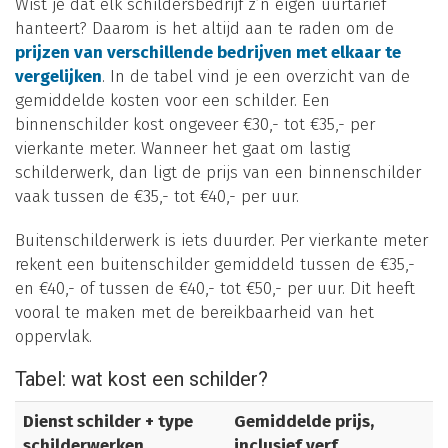
Wist je dat elk schildersbedrijf z’n eigen uurtarief
hanteert? Daarom is het altijd aan te raden om de
prijzen van verschillende bedrijven met elkaar te
vergelijken
. In de tabel vind je een overzicht van de
gemiddelde kosten voor een schilder. Een
binnenschilder kost ongeveer €30,- tot €35,- per
vierkante meter. Wanneer het gaat om lastig
schilderwerk, dan ligt de prijs van een binnenschilder
vaak tussen de €35,- tot €40,- per uur.
Buitenschilderwerk is iets duurder. Per vierkante meter
rekent een buitenschilder gemiddeld tussen de €35,-
en €40,- of tussen de €40,- tot €50,- per uur. Dit heeft
vooral te maken met de bereikbaarheid van het
oppervlak.
Tabel: wat kost een schilder?
Dienst schilder + type
Gemiddelde prijs,
schilderwerken
inclusief verf,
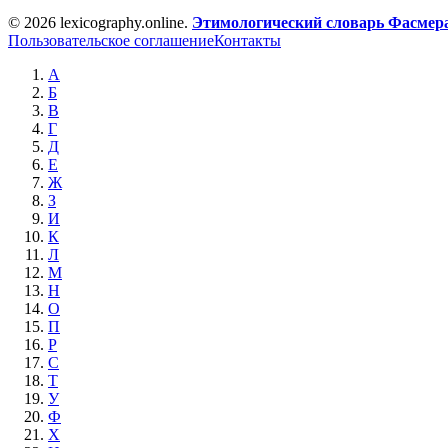
© 2026 lexicography.online.
Этимологический словарь Фасмер
Пользовательское соглашение
Контакты
А
Б
В
Г
Д
Е
Ж
З
И
К
Л
М
Н
О
П
Р
С
Т
У
Ф
Х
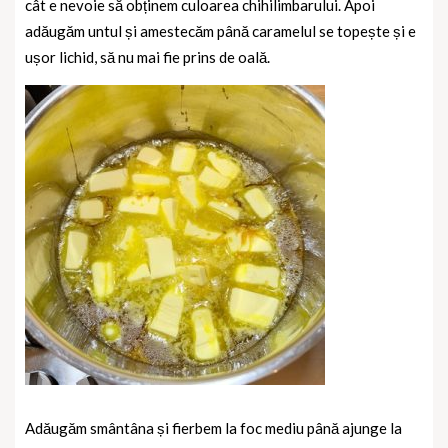
cât e nevoie să obținem culoarea chihilimbarului. Apoi
adăugăm untul și amestecăm până caramelul se topește și e
ușor lichid, să nu mai fie prins de oală.
Adăugăm smântâna și fierbem la foc mediu până ajunge la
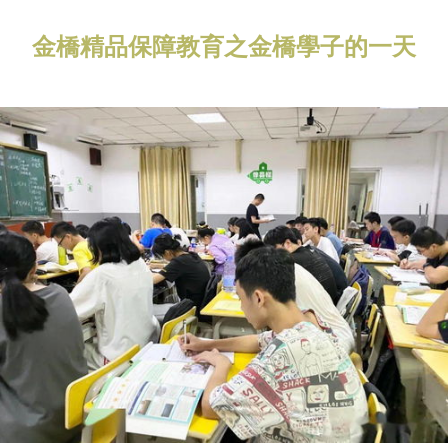
金橋精品保障教育之金橋學子的一天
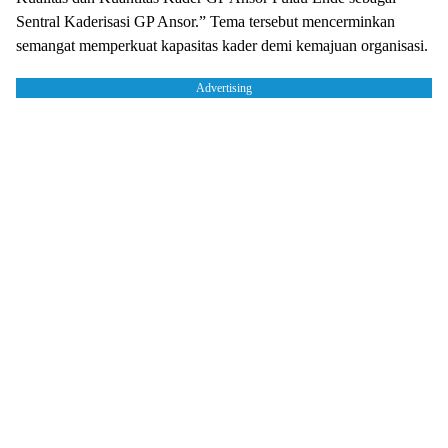
Sentral Kaderisasi GP Ansor.” Tema tersebut mencerminkan
semangat memperkuat kapasitas kader demi kemajuan organisasi.
Advertising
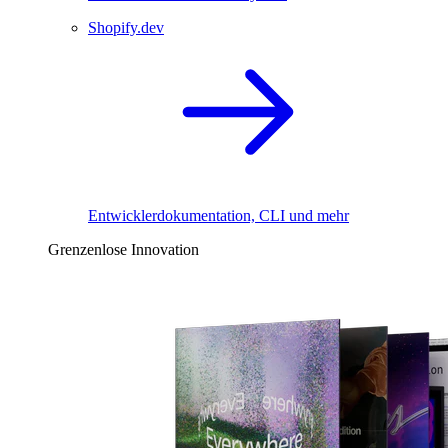
Shopify.dev
Entwicklerdokumentation, CLI und mehr
Grenzenlose Innovation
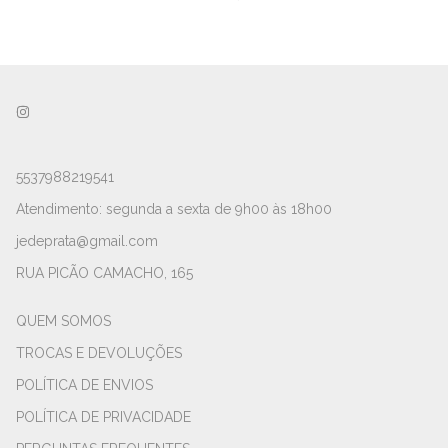
5537988219541
Atendimento: segunda a sexta de 9h00 às 18h00
jedeprata@gmail.com
RUA PICÃO CAMACHO, 165
QUEM SOMOS
TROCAS E DEVOLUÇÕES
POLÍTICA DE ENVIOS
POLÍTICA DE PRIVACIDADE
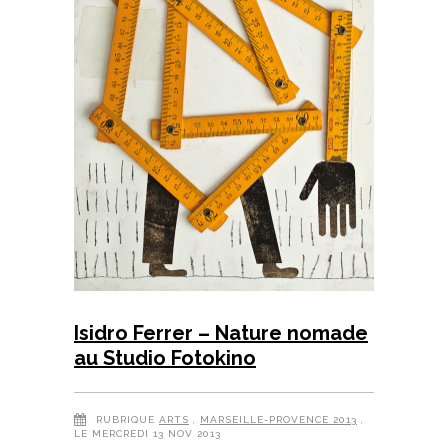
Isidro Ferrer – Nature nomade
au Studio Fotokino
RUBRIQUE
ARTS
,
MARSEILLE-PROVENCE 2013
,
LE MERCREDI 13 NOV 2013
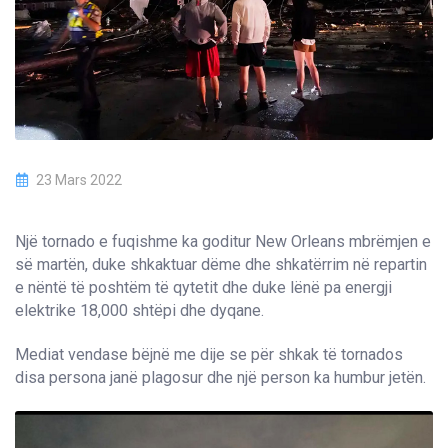
23 Mars 2022
Një tornado e fuqishme ka goditur New Orleans mbrëmjen e
së martën, duke shkaktuar dëme dhe shkatërrim në repartin
e nëntë të poshtëm të qytetit dhe duke lënë pa energji
elektrike 18,000 shtëpi dhe dyqane.
Mediat vendase bëjnë me dije se për shkak të tornados
disa persona janë plagosur dhe një person ka humbur jetën.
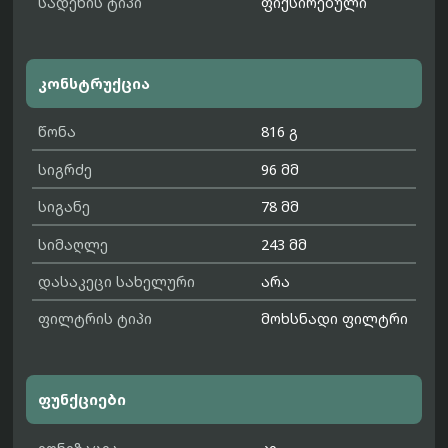
სადენის ტიპი
ფიქსირებული
კონსტრუქცია
წონა
816 გ
სიგრძე
96 მმ
სიგანე
78 მმ
სიმაღლე
243 მმ
დასაკეცი სახელური
არა
ფილტრის ტიპი
მოხსნადი ფილტრი
ფუნქციები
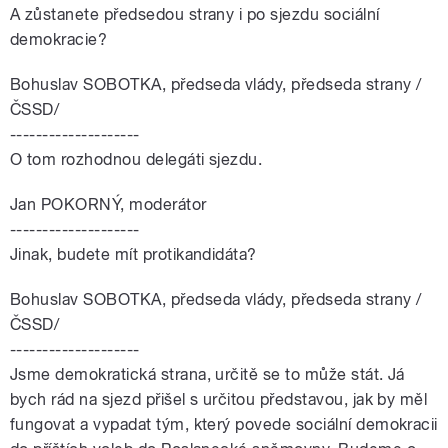
A zůstanete předsedou strany i po sjezdu sociální
demokracie?
Bohuslav SOBOTKA, předseda vlády, předseda strany /
ČSSD/
--------------------
O tom rozhodnou delegáti sjezdu.
Jan POKORNÝ, moderátor
--------------------
Jinak, budete mít protikandidáta?
Bohuslav SOBOTKA, předseda vlády, předseda strany /
ČSSD/
--------------------
Jsme demokratická strana, určitě se to může stát. Já
bych rád na sjezd přišel s určitou představou, jak by měl
fungovat a vypadat tým, který povede sociální demokracii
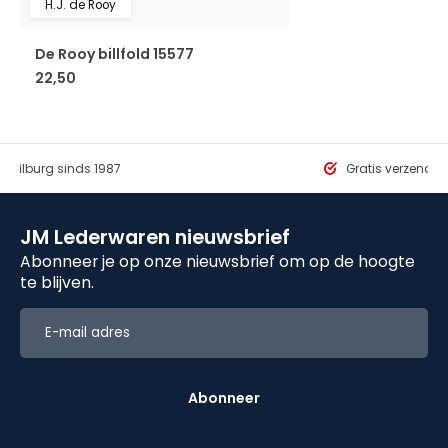
H.J. de Rooy
De Rooy billfold 15577
22,50
in Tilburg sinds 1987
Gratis verzendi
JM Lederwaren nieuwsbrief
Abonneer je op onze nieuwsbrief om op de hoogte
te blijven.
Abonneer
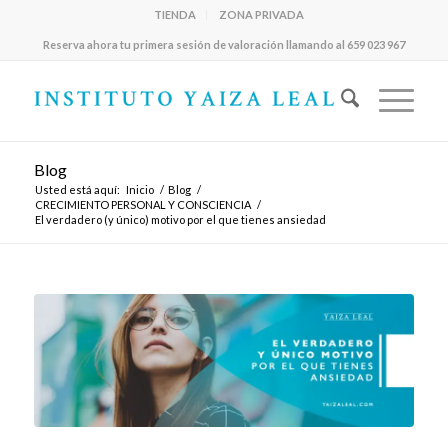
TIENDA
ZONA PRIVADA
Reserva ahora tu primera sesión de valoración llamando al 659 023 967
Blog
Usted está aquí:
Inicio
/
Blog
/
CRECIMIENTO PERSONAL Y CONSCIENCIA
/
El verdadero (y único) motivo por el que tienes ansiedad
dice:
dice:
dice:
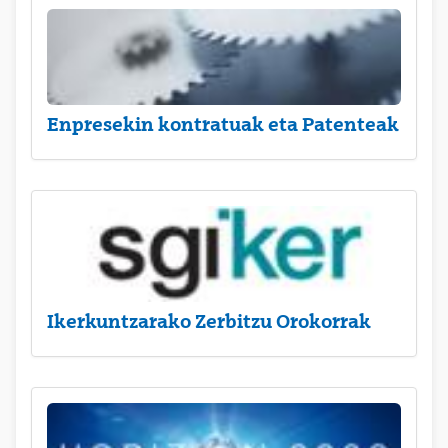
Enpresekin kontratuak eta Patenteak
Ikerkuntzarako Zerbitzu Orokorrak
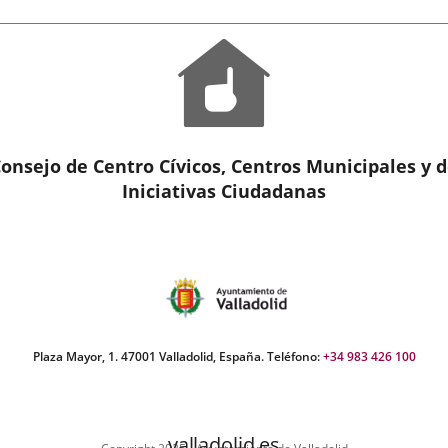
Ico
nicipal,
ara
del
odos
con
cono
avés
uellos
l
suntos
al
ue,
e
esde
nstrumenta
s
onsejo de Centro Cívicos, Centros Municipales y 
rganos
rticipación
rporativos,
Iniciativas Ciudadanas
e
e
s...
onsidere
ecesario
ometer
n
ateria
e
Plaza Mayor, 1. 47001 Valladolid, España. Teléfono:
+34 983 426 100
rticipación,
omoción,...
valladolid.es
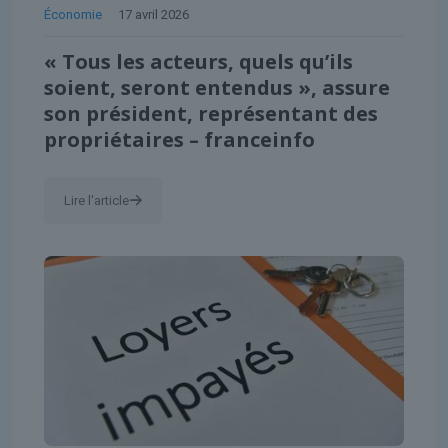
Économie
17 avril 2026
« Tous les acteurs, quels qu’ils
soient, seront entendus », assure
son président, représentant des
propriétaires – franceinfo
Lire l'article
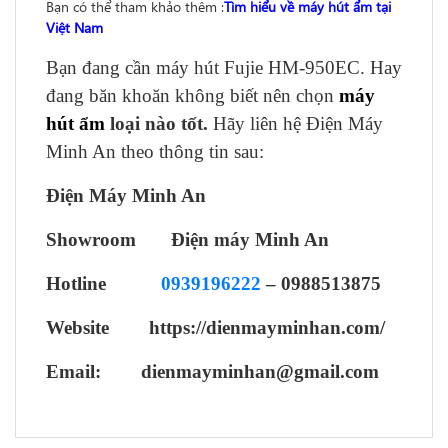
Bạn có thể tham khảo thêm :
Tìm hiểu về máy hút ẩm tại
Việt Nam
Bạn đang cần máy hút Fujie HM-950EC. Hay
đang băn khoăn không biết nên chọn
máy
hút ẩm
loại nào tốt.
Hãy liên hệ Điện Máy
Minh An theo thông tin sau:
Điện Máy Minh An
Showroom Điện máy Minh An
Hotline
0939196222
–
0988513875
Website https://dienmayminhan.com/
Email: dienmayminhan@gmail.com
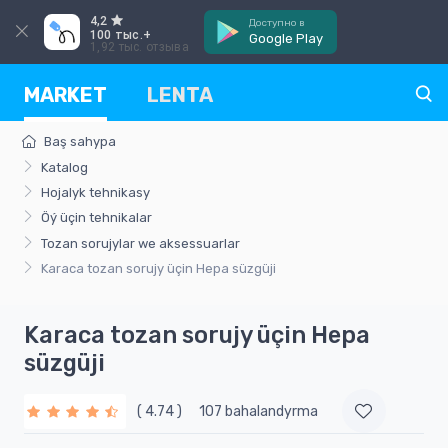
4,2
Доступно в
100 тыс.+
Google Play
1,92 тыс. отзыва
MARKET
LENTA
Baş sahypa
Katalog
Hojalyk tehnikasy
Öý üçin tehnikalar
Tozan sorujylar we aksessuarlar
Karaca tozan sorujy üçin Hepa süzgüji
Karaca tozan sorujy üçin Hepa
süzgüji
( 4.74 )
107 bahalandyrma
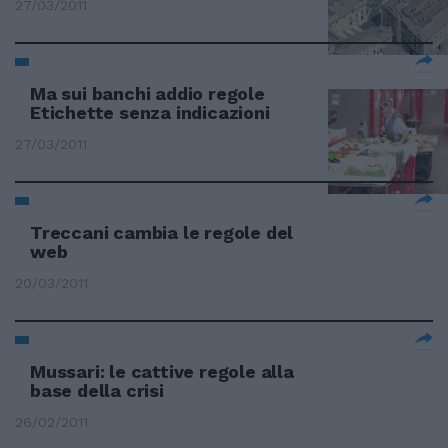
27/03/2011
Ma sui banchi addio regole
Etichette senza indicazioni
27/03/2011
Treccani cambia le regole del
web
20/03/2011
Mussari: le cattive regole alla
base della crisi
26/02/2011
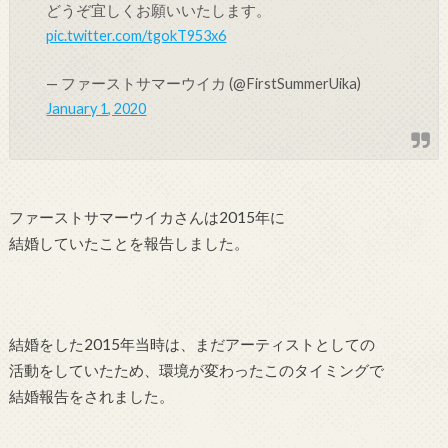
どうぞ宜しくお願いいたします。
pic.twitter.com/tgokT953x6
— ファーストサマーウイカ (@FirstSummerUika)
January 1, 2020
ファーストサマーウイカさんは2015年に
結婚していたことを報告しました。
結婚をした2015年当時は、まだアーティストとしての
活動をしていたため、環境が変わったこのタイミングで
結婚報告をされました。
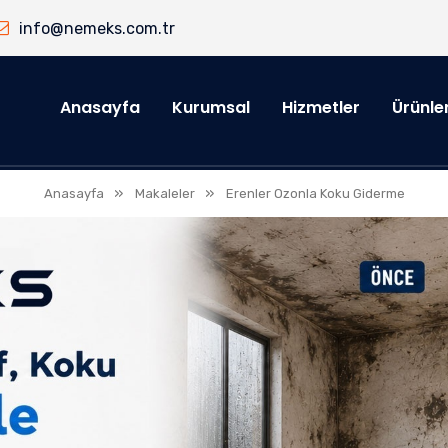
info@nemeks.com.tr
Anasayfa
Kurumsal
Hizmetler
Ürünle
»
»
Anasayfa
Makaleler
Erenler Ozonla Koku Giderme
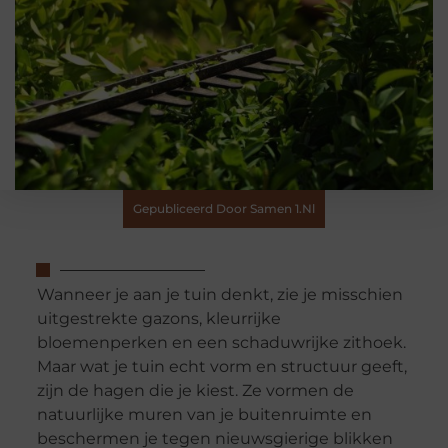
Gepubliceerd Door Samen 1.nl
Wanneer je aan je tuin denkt, zie je misschien
uitgestrekte gazons, kleurrijke
bloemenperken en een schaduwrijke zithoek.
Maar wat je tuin echt vorm en structuur geeft,
zijn de hagen die je kiest. Ze vormen de
natuurlijke muren van je buitenruimte en
beschermen je tegen nieuwsgierige blikken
===
Would you write out exactly the lines above, starting at the line containing "Treccani cambia le regole del" and stopping after the line containing "Maar wat je"? Omit the pictures.

Task output -
Treccani cambia le regole del
web
20/03/2011
Mussari: le cattive regole alla
base della crisi
26/02/2011
どうぞ宜しくお願いいたします。
pic.twitter.com/tgokT953x6
— ファーストサマーウイカ (@FirstSummerUika)
January 1, 2020
ファーストサマーウイカさんは2015年に
結婚していたことを報告しました。
結婚をした2015年当時は、まだアーティストとしての
活動をしていたため、環境が変わったこのタイミングで
結婚報告をされました。
info@nemeks.com.tr
Anasayfa
Kurumsal
Hizmetler
Ürünle
»
»
Anasayfa
Makaleler
Erenler Ozonla Koku Giderme
Gepubliceerd Door Samen 1.nl
Wanneer je aan je tuin denkt, zie je misschien
uitgestrekte gazons, kleurrijke
bloemenperken en een schaduwrijke zithoek.
Maar wat je tuin echt vorm en structuur geeft,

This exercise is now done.